═════ EXTRACT TO READ ═════

Everything you need to know about induction in human resource management. Induction means introduction of a new employee to the job and the organization.
It is the process of receiving and welcoming an employee when he first joins a company and giving him the basic information he needs to settle down quickly and happily and start work.
It is a welcoming process to make him feel at home and generate in him a feeling of belongingness to the organization. In the process of induction the new comer is explained his duties and responsibilities, company rules, policies and regulations so as to make him familiar to the organization.
The prime aim of an induction session is to guarantee a successful integration of the employees and the management.
Research has also shown that a well-planned induction programme increases staff retention. It is important for the new employees to get a proper idea of the organization’s values and objectives, and the job they are required to do.
Induction is the biggest event of the organizational life of a new employee. It is beneficial to both, employee as well as organization.
But many organizations treat it as a formality and, therefore, take it lightly and not in its true perspective. Such organizations cannot create favourable image in the minds of new recruits and to that extent, their effectiveness is affected adversely.
Learn about:- 1. What do You Mean by Induction? 2. Characteristics of Induction 3. Objectives 4. Need 5. HRM’s and CEO’s Role in Induction 6. Induction Program.
Induction in HRM: Meaning, Characteristics, Objectives, Need, Role and Program
- What do you Mean by Induction?
- Characteristics of Induction
- Objectives of Induction
- Need for Induction
- HRM’s and CEO’s Role in Induction
- Induction Program
Induction in HRM – What do You Mean by Induction?
When a new employee reports to duty, he will be new to the organization and to its policies, rules and existing employees also. New employee will be a stranger to the work, place and to the entire environment. Unless he is familiar to the organization, he cannot work with confidence and pleasure. Therefore, there is a necessity of introduction of an employee to the organization which is technically called Induction.

═════

### OBJECTIVE 1
Please edit the rows below so that "layout element" reads "page element", leaving everything else unchanged and omitting the pictures from your answer.
The extract on induction and the rows that follow it come from unrelated sources.

═════ PROVIDED DATA ═════

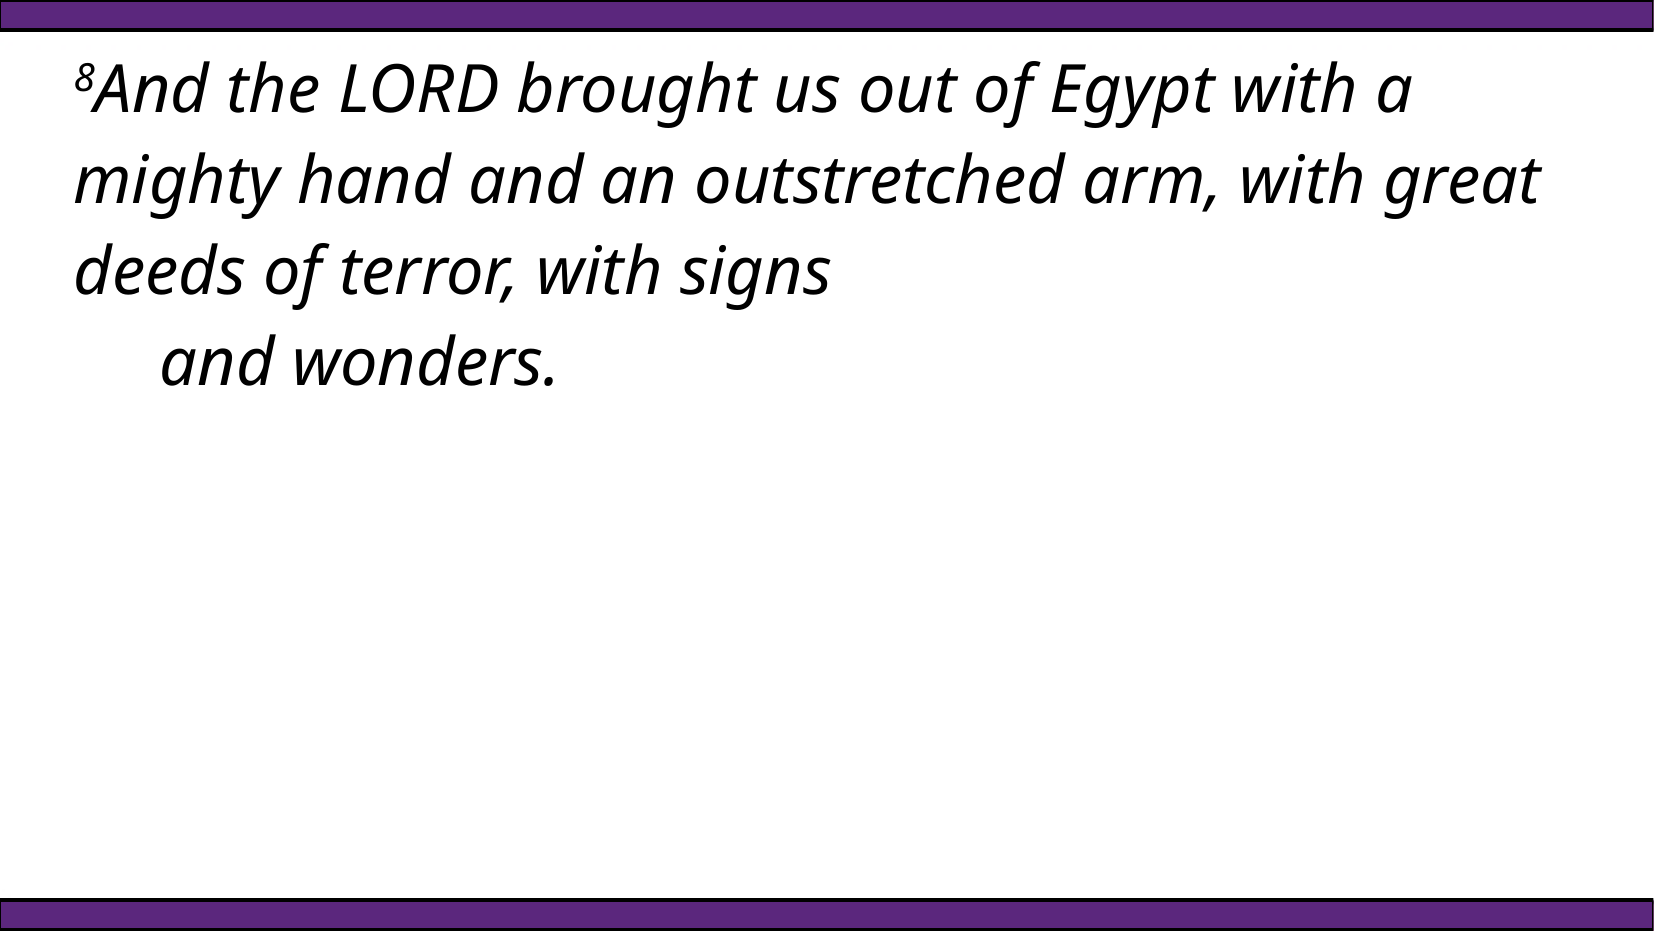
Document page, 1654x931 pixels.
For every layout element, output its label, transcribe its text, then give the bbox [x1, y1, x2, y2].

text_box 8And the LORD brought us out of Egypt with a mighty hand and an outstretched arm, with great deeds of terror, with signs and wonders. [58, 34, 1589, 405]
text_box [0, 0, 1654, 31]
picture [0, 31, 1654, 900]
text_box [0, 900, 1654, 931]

═════

### OBJECTIVE 2
According to the extract on induction, what effect does a well-planned induction program have on staff retention?

### COMPLETE RESPONSE 1
Document page, 1654x931 pixels.
For every page element, output its label, transcribe its text, then give the bbox [x1, y1, x2, y2].

text_box 8And the LORD brought us out of Egypt with a mighty hand and an outstretched arm, with great deeds of terror, with signs and wonders. [58, 34, 1589, 405]
text_box [0, 0, 1654, 31]
picture [0, 31, 1654, 900]
text_box [0, 900, 1654, 931]

### COMPLETE RESPONSE 2
It increases staff retention.